課題: 引用文によると、buf_reader.lines().next().unwrap().unwrap() の1つ目と2つ目の unwrap() は、それぞれ何を処理しているか。

引用文:
+ + + + +

概ね上で説明してきたので、特筆すべきことはないですが、buf_reader.lines().next().unwrap().unwrap() となっているのは、struct Lines の実装している Iterator トレイトの fn next() メソッドの戻り値の型が Option<Result<String>> となっているからです。

1つ目の unwrap() で、Option を、2つ目の unwrap() で Result を処理しています。

いろいろいじってみる

ということで、だいたい形になったので、ここから css だの JavaScript だの、Web に必須のリソースをレスポンスで返す機能まで追加していきます。
といっても、条件分岐でファイルタイプごとに MIME type を設定して、レスポンスを構築してあげるだけです。

さらに追加で、サーバサイドレンダリングをする Web アプリケーションフレームワークっぽい機能をつけておきます。こちらは、regex モジュールを使って、正規表現にマッチする文字列を置換して実装しています。
より具体的には、html ファイルの中に “{{ name }}” のようなトークンを埋め込んでおけば、Rust コード内の HashMap 内の key値にマッチした value値と置き換えてくれる、って流れです。
(もちろん単純な仕組みなので、同一 keyでの複数トークンの置換や、Django みたいな制御構文の導入とかまでは不可です)

Filename: src/main.rs

use std::{
    fs,
    io::{prelude::*, BufReader},
    net::{TcpListener, TcpStream},
    collections::HashMap,
};
use regex::Regex;

fn main() {
    let listener = TcpListener::bind("127.0.0.1:7878").unwrap();

    for stream in listener.incoming() {
        let stream = stream.unwrap();

        handle_connection(stream);
    }

}

fn handle_connection(mut stream: TcpStream) {

    let buf_reader = BufReader::new(&mut stream);
    let request_line = buf_reader.lines().next().unwrap().unwrap();
    
    dbg!(&request_line);

    let (status_line, filename, header, server_msg) = if request_line == "GET / HTTP/1.1" {
        (
            "HTTP/1.1 200 OK",
            "index.html",
            "Content-Type: text/html",
            "Send a 200 OK response!!!"
        )
    } else if request_line == "GET /css/404.css HTTP/1.1" {
        (
            "HTTP/1.1 200 OK",
            "css/404.css",
            "Content-Type: text/css",
            "Send a 404 CSS!!!"
        )
    } else if request_line == "GET /js/index.js HTTP/1.1" {
        (
            "HTTP/1.1 200 OK",
            "js/index.js",
            "Content-Type: text/javascript",
            "Send a javascript for index!!!"
        )
    } else {
        (
            "HTTP/1.1 404 NOT FOUND",
            "404.html",
            "Content-Type: text/html",
            "Send a 404 NOT FOUND response!!!"
        )

+ + + + +

データ一覧:

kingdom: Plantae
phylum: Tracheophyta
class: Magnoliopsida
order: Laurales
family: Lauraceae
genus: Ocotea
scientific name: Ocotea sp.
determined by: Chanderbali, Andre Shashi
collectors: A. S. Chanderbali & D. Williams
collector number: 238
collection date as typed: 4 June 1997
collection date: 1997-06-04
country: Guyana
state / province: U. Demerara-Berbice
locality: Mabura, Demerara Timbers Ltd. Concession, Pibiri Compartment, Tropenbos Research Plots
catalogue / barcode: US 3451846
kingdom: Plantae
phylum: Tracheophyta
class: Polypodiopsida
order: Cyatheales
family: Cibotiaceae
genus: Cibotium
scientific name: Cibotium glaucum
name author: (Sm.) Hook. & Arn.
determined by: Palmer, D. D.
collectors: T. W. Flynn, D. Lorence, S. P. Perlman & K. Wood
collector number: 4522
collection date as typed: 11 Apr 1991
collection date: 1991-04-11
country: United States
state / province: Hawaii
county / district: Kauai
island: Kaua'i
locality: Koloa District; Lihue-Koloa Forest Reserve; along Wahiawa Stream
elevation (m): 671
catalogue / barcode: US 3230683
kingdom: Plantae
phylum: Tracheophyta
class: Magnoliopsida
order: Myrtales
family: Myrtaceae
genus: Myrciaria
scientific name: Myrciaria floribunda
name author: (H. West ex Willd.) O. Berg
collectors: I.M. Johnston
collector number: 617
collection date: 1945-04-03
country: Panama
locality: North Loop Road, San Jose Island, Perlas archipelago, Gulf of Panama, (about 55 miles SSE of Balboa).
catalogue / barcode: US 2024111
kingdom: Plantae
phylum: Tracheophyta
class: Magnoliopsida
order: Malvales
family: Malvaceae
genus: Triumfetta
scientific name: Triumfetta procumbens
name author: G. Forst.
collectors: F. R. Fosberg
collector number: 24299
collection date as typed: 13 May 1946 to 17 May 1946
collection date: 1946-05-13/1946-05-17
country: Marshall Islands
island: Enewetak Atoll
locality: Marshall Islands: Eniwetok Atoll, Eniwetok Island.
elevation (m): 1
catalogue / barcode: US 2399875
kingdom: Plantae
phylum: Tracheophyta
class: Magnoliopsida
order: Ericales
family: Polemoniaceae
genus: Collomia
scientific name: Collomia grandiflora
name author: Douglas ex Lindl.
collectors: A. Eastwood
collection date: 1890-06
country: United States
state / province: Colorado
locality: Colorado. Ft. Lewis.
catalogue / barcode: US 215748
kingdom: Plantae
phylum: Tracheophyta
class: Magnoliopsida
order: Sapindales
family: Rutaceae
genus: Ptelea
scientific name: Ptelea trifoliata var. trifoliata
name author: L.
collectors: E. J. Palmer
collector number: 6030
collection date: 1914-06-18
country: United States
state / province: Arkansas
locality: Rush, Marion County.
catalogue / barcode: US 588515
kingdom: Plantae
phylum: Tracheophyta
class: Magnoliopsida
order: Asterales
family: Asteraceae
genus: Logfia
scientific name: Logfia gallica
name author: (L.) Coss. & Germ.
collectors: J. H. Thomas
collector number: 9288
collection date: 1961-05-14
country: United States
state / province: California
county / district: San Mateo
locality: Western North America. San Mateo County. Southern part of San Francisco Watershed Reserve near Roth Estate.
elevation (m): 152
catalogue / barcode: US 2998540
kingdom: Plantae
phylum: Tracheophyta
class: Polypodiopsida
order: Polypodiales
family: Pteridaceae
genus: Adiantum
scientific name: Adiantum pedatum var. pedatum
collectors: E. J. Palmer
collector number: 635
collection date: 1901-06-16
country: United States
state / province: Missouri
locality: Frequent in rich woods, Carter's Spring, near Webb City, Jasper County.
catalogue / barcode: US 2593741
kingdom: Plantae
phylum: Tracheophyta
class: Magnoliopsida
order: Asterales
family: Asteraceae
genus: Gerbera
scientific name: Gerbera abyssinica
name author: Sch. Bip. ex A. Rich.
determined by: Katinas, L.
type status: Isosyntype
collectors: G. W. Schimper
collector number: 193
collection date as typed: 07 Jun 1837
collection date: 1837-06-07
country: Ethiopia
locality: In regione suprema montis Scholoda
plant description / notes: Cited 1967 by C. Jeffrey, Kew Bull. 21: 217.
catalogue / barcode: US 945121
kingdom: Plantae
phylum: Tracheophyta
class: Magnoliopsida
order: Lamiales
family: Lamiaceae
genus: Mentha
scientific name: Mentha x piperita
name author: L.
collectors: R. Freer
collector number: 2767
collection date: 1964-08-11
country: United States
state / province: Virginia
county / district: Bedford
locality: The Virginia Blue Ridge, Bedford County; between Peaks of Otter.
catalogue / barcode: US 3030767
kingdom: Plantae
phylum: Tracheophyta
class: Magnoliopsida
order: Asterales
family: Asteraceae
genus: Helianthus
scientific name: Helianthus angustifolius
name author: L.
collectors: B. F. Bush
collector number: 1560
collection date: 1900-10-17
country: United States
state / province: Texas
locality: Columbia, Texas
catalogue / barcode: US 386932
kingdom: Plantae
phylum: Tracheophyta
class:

+ + + + +

解答: 1つ目の unwrap() は Option を、2つ目の unwrap() は Result を処理している。